Biblical hope is a well-founded confidence that God will do what He has promised in the future for the good of His people, for His own glory. We cannot see the proof of what God has planned, but because God has kept His promises in the past, most notably with reference to the promised Messiah in the Old Testament who came in the person of Jesus 2,000 years ago, we know that He will keep His promises regarding the second coming of Jesus and His eternal reign. It is reasonable, therefore, that we can trust His promises on other smaller matters as well. Many of us have personal experience of this faithful God who has helped us keep going through the storms of life prior to today. We can, therefore, go forward with confidence in Him for the future.   

4. A strong appeal (Psalm 130:7-8)

Israel, put your hope in the Lord, for with the Lord is unfailing love   and with Him is full redemption. He Himself will redeem Israel from all their sins. Here is a personal testimony of a man of faith encouraging others to trust in God as he has done. This is the best witness that can be offered. Your testimony and mine about what God has done for us. A colleague in your workplace may have no interest in Christian doctrine, likewise an unsaved friend or family member.

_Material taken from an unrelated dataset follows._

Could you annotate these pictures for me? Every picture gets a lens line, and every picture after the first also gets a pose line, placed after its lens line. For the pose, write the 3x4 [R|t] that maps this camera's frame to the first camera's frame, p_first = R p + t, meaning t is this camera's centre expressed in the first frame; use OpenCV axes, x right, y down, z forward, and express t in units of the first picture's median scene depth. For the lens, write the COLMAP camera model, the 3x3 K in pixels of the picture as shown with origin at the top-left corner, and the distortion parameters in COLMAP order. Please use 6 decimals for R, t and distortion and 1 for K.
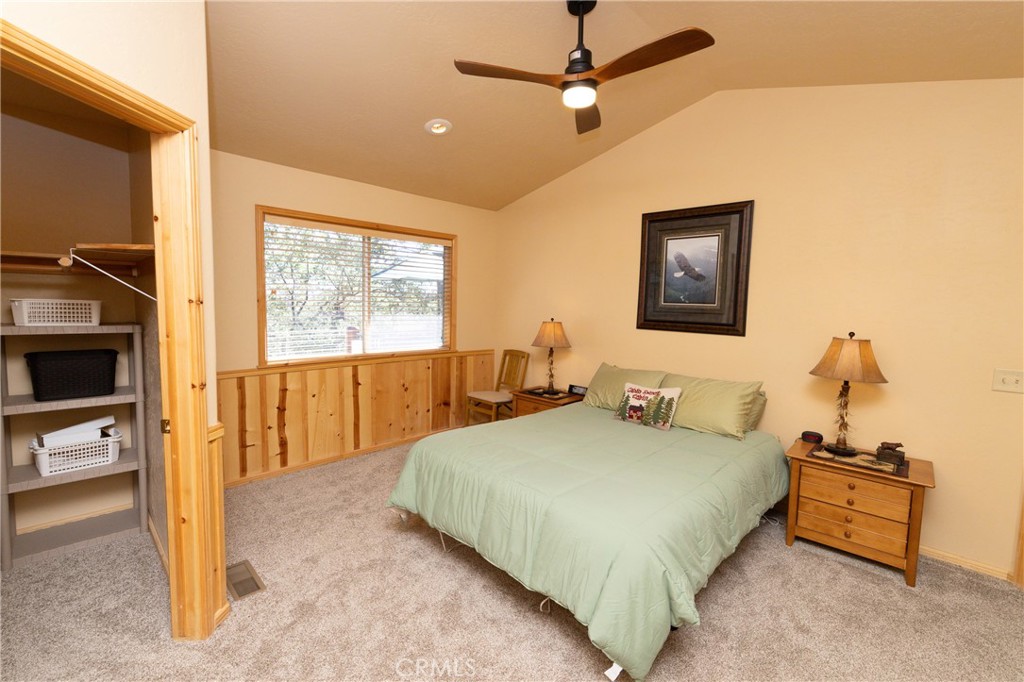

However, if what you believe makes a positive difference in your life in a way they find attractive or appealing then they may be very interested in why the change has happened. We believe in a God of redemption or transformation. No-one is beyond hope. The focus here is on redemption from past sins. There are people who think their mistakes are so bad that God or other people could not forgive them and give them a second chance.

Hezekiah has good news for individuals then and now who think this way. God is a God of grace and mercy. Because of His amazing love for us, He sees us as we can be living our lives to the full, rather than how we may be at any particular moment in time. Have you put your faith and trust in God? In John 10:10 Jesus explained His mission and why He came to earth. I have come that they may have life, and have it to the full. Are you missing out on the life God has for you to live?  Put your full trust in Him as Lord and Saviour and receive all the blessings He has for you today, in Jesus’ name Amen.

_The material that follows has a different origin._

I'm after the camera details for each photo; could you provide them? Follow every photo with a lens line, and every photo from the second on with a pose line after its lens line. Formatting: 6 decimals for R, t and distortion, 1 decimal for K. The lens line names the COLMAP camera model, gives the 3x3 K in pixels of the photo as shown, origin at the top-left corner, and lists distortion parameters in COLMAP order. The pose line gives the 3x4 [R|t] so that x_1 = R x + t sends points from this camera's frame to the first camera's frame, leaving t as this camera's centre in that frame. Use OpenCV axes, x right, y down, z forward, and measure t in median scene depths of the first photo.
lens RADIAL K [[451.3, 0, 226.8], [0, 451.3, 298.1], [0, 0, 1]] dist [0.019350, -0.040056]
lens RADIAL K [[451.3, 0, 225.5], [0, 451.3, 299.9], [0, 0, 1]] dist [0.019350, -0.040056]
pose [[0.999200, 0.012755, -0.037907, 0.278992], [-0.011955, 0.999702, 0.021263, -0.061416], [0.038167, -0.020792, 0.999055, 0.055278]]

Closing song: ‘And can it be’

Closing prayer:

Lord we thank You for the blessing of being in Your house today. Most of all we praise You for the joy of recalling Your love and faithfulness to us as we read and reflected on Your Holy Word. Please go with us as we continue in this week, in both the enjoyable and the difficult circumstances we may be experiencing. We ask our prayer in the all-powerful name of Jesus, Amen. 

Benediction:  The Grace

May the Grace of our Lord Jesus Christ,
the love of God
and the Fellowship of the Holy Spirit,
be with us all evermore, Amen

Our next service is planned for the same time on Wednesday 7th October at 11am.